Thursday, October 25, 2012

The roots of economic collapse start with demographics

Let’s tick through three pieces of bad news from the last week.
(1) David Smick has a bracing essay about the economic perils that await the next president. Actually, bracing isn't quite the word for it. Maybe terrifying is better:
The political party that controls the White House after January could, four years later, be out of power for a generation. The economic challenges are that daunting. . . .
The risk stems from something more fundamental: The globalization model of the past 30 years is cracking up. And there appears to be no new model to replace it.
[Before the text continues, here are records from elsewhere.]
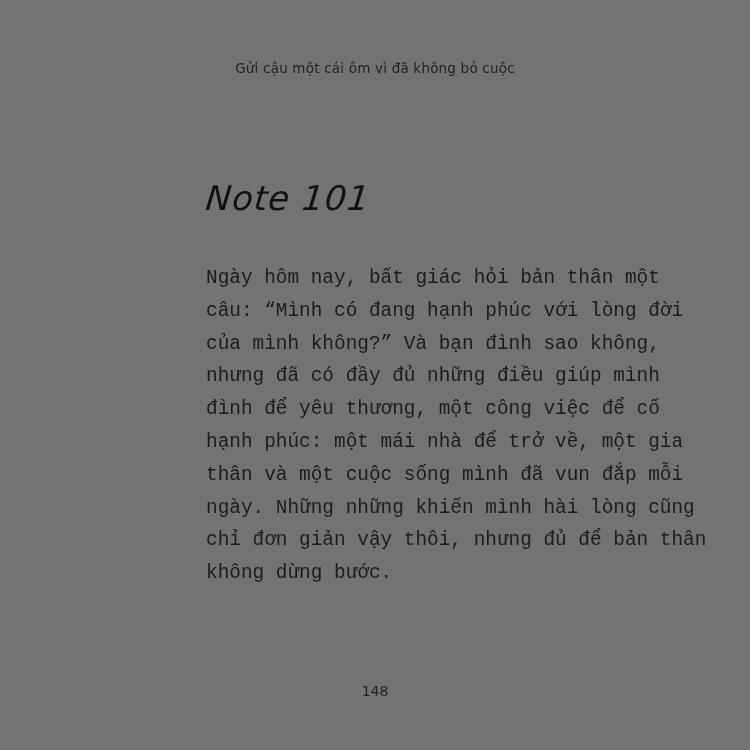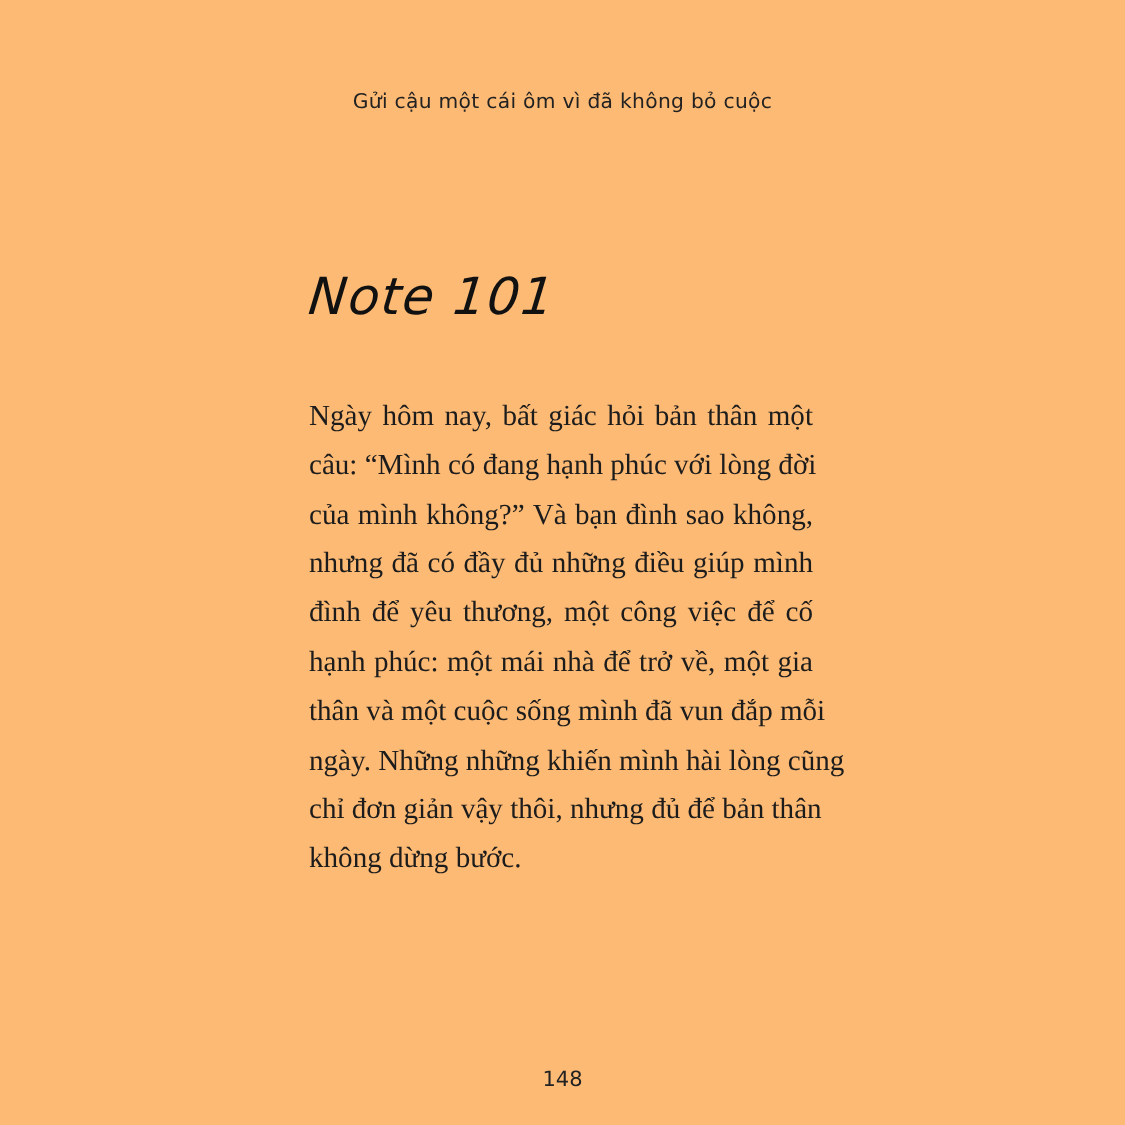--- a/index.html
+++ b/index.html
@@ -18,7 +18,7 @@
       position: absolute;
       left: 0; top: 0;
       width: 750px; height: 750px;
-      background: #fdba74;
+      background: #737373;
     }
     .running-header {
       position: absolute;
What has Smick worried is this: Global exports are falling everywhere; not just China, but 12 other countries are also manipulating their currencies against the dollar; and cross-border lending has dried up. In sum, the era of globalization might be over. And, as Smick points out, it’s waning before we've come up with a system to replace it.
If Smick is right, then in the macroeconomic sense it would matter only slightly whether Obama or Romney is president because neither has any idea as to what will refill the hole in America's GDP that’s going to be left by the shriveling of our financial services sector which, at the peak of globalization, accounted for 40 percent of U.S. corporate profits.
But don't worry. It gets worse.
(2) As Smick was writing, Tom Edsall pointed to a hypothesis put forward by Northwestern economist Robert Gordon, which boils down to this: The era of U.S. economic growth is over.